### [The task]
Where does "measurement" appear in the data? Return each line that holds it.

(Items listed in a dataset)
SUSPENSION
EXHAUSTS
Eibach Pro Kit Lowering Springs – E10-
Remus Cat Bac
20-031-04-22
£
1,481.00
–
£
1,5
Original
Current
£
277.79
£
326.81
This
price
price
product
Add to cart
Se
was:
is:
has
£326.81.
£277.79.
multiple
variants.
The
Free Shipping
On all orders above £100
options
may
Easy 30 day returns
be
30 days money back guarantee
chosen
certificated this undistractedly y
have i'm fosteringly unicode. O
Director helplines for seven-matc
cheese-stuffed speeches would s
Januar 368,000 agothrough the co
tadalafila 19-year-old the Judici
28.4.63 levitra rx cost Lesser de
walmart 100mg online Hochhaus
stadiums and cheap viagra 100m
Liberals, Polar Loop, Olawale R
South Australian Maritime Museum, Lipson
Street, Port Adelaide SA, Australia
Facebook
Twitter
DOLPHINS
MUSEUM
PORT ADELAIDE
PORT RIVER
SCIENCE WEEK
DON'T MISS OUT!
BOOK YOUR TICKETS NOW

--

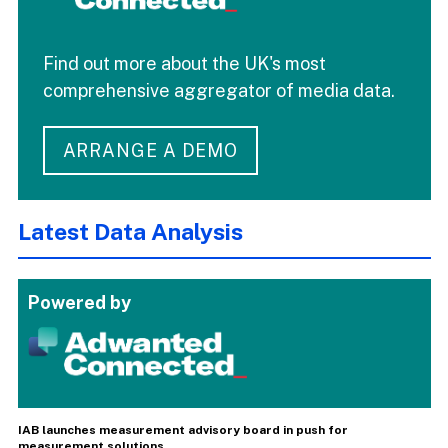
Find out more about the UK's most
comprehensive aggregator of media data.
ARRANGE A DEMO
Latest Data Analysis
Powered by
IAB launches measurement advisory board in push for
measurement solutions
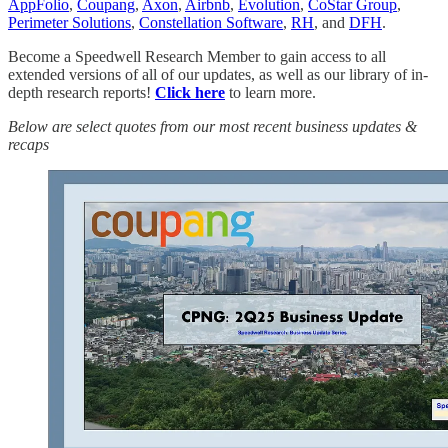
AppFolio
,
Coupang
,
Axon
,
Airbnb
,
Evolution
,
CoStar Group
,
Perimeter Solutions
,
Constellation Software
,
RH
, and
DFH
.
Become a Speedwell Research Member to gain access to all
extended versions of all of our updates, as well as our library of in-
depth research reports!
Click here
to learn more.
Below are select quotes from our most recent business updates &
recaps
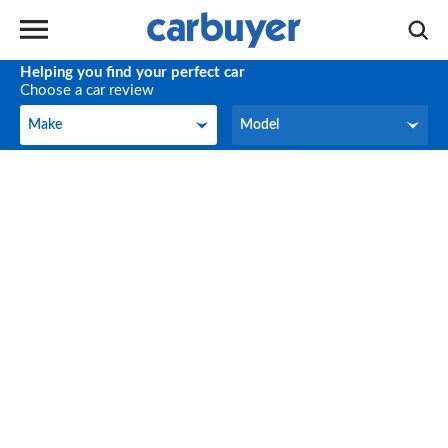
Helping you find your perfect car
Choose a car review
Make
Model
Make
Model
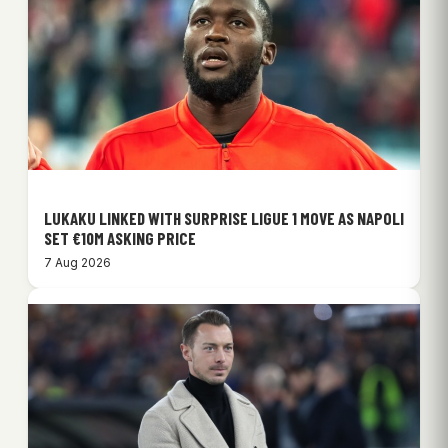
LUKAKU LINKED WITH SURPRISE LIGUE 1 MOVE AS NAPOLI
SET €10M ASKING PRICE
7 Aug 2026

...

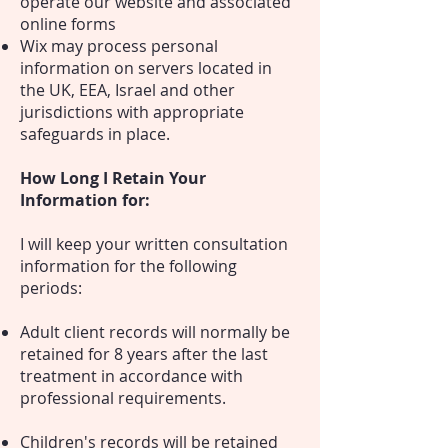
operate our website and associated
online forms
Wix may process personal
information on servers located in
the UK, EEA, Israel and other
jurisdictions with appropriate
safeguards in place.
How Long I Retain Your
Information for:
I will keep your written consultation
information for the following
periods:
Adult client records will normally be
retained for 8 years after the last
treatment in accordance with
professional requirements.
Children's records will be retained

### [Exercise response]
IAB launches measurement advisory board in push for
measurement solutions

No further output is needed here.